START Record set
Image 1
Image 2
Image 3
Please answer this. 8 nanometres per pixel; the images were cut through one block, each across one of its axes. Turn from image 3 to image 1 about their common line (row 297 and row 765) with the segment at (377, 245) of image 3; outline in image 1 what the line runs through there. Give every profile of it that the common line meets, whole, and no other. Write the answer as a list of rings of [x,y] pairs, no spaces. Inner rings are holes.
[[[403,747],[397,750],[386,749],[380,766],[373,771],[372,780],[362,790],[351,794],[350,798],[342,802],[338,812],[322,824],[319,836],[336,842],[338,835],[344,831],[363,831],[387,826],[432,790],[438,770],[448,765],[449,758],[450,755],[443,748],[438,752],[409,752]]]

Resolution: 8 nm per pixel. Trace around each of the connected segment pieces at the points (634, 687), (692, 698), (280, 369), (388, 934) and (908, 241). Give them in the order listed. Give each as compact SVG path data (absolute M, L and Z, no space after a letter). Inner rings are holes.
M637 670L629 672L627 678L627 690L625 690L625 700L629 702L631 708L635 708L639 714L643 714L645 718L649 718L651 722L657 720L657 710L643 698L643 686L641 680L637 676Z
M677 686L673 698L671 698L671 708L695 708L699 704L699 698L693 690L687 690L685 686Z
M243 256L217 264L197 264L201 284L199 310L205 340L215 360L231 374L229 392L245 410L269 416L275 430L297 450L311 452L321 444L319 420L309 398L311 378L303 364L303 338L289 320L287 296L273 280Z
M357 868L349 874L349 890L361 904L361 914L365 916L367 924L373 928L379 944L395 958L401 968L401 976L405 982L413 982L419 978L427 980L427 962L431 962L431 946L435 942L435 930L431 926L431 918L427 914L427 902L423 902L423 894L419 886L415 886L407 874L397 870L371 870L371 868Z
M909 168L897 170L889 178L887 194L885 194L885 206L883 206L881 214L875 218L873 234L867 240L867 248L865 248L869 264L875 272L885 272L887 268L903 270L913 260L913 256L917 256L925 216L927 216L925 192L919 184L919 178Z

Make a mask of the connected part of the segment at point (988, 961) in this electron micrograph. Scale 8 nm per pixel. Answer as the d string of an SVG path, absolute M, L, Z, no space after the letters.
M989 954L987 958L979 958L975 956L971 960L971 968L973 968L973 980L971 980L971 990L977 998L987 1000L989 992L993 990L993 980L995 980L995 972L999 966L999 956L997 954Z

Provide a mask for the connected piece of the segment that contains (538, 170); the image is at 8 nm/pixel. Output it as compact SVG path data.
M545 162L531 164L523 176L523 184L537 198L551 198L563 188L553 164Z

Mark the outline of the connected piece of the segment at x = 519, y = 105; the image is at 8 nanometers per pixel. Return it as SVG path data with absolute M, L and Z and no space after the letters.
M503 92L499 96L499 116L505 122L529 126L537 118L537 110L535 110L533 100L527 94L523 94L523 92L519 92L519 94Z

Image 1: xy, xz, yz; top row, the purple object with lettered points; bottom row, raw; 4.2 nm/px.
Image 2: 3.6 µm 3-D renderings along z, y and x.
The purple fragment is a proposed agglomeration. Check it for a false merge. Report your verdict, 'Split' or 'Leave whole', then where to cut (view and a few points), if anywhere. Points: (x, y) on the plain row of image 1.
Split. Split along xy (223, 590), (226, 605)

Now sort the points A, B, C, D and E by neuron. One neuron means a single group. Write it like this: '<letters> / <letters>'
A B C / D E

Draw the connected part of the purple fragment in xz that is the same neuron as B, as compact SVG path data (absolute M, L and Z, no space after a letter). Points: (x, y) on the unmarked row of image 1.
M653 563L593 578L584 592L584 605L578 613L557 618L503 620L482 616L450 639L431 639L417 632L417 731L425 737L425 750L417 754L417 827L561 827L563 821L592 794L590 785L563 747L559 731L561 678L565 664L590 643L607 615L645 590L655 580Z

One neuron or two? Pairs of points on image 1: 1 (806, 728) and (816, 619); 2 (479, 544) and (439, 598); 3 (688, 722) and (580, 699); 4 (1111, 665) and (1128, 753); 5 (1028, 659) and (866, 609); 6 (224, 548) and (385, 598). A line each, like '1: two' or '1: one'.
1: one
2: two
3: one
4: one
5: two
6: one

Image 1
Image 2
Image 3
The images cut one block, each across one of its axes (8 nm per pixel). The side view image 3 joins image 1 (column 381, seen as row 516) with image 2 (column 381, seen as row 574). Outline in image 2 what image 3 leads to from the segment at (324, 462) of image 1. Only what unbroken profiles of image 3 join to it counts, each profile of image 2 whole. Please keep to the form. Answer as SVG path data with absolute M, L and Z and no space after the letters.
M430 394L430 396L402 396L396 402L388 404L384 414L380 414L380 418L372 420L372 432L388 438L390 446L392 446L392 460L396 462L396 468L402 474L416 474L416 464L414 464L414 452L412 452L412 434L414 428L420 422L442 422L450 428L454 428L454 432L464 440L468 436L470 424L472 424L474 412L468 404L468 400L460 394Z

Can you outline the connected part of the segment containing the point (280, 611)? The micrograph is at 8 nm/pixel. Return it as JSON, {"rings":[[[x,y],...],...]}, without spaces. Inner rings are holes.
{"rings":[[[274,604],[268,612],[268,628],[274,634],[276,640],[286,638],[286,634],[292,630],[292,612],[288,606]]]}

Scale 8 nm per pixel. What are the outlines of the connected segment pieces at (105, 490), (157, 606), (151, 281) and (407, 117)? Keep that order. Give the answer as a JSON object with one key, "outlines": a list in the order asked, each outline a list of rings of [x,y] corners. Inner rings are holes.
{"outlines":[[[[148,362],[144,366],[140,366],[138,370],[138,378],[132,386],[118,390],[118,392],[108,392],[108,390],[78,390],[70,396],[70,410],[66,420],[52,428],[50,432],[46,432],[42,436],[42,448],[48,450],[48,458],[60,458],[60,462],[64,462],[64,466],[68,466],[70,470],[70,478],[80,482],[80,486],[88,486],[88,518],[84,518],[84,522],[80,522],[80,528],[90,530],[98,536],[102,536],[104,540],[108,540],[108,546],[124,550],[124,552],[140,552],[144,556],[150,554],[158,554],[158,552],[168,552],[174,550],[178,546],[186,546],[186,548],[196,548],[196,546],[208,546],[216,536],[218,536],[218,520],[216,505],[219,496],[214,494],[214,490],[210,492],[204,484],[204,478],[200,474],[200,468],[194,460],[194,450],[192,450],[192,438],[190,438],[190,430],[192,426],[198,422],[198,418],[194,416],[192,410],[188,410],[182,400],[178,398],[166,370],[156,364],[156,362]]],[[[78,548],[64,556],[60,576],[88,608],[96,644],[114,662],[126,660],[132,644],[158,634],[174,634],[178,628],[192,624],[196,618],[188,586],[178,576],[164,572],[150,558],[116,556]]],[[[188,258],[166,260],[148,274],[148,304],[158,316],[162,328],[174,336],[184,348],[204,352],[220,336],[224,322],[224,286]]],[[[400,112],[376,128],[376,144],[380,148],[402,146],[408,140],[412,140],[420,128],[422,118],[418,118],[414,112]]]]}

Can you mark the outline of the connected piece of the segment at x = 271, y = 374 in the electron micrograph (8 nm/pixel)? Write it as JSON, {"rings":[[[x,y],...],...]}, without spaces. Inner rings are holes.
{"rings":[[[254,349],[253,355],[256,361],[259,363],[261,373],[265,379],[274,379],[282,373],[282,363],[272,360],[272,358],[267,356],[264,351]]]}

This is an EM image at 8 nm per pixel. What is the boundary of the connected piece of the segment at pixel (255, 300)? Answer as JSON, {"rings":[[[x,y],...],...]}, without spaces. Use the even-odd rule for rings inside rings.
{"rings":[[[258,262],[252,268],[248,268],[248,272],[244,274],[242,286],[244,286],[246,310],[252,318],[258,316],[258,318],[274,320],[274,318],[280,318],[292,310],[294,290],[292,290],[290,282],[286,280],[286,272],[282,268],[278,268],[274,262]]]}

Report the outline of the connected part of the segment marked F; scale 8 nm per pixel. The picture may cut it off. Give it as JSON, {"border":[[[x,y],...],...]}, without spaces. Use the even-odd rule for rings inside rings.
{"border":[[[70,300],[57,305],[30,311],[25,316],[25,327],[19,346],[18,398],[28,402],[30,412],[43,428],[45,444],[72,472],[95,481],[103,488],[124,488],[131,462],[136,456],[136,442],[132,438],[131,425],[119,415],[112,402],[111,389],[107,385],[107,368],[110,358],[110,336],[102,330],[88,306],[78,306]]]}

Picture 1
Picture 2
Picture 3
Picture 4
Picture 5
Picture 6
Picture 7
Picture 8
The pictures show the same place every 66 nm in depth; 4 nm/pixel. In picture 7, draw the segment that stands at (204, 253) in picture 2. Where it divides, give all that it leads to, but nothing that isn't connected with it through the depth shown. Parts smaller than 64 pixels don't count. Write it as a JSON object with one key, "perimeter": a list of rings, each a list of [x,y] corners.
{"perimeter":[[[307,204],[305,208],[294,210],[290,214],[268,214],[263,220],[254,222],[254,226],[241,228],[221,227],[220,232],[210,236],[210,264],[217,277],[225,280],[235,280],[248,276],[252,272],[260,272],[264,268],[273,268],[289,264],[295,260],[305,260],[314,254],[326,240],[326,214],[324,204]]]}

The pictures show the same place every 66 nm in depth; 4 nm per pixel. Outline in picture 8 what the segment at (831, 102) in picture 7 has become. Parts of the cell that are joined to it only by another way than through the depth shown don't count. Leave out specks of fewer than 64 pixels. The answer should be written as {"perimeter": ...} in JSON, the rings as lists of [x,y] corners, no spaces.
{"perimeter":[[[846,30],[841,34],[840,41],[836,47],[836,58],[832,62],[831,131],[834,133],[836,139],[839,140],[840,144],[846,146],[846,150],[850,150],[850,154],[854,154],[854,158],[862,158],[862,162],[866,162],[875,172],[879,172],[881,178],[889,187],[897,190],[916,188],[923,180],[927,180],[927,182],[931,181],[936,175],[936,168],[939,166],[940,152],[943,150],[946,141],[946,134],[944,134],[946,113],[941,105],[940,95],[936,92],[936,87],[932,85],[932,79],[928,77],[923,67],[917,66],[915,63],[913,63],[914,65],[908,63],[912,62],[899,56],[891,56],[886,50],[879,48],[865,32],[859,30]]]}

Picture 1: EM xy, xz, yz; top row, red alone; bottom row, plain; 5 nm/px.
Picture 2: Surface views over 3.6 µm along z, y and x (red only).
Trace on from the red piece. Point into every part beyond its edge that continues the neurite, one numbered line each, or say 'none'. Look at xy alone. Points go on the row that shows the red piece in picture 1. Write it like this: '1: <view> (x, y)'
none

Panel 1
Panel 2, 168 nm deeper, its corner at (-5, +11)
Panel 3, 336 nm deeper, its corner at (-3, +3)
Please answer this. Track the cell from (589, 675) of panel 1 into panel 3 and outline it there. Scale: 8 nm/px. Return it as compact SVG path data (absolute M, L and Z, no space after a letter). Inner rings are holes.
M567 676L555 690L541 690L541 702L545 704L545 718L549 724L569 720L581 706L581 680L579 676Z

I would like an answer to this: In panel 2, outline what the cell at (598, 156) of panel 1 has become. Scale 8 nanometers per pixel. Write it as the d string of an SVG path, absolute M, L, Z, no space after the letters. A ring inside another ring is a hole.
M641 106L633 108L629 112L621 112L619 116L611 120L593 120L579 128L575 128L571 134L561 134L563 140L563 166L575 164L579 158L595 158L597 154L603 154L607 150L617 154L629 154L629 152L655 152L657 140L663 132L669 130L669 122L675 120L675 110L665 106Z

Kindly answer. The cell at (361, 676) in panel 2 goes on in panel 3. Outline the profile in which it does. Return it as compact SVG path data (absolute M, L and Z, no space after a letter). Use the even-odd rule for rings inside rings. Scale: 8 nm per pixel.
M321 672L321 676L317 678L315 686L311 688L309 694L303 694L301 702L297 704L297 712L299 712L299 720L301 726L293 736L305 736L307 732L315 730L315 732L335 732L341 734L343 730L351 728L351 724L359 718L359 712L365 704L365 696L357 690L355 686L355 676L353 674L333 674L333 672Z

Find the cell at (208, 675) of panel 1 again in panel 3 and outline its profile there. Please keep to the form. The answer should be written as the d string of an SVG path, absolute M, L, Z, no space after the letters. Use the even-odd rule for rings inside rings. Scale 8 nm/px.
END Record set
Problem
Reproduce each line from the data that has "bottom" in it.

Written answer
Image 1: xy, xz, yz; top row, the purple object with lettered points; bottom row, raw; 4.2 nm/px.
Picture 1: EM xy, xz, yz; top row, red alone; bottom row, plain; 5 nm/px.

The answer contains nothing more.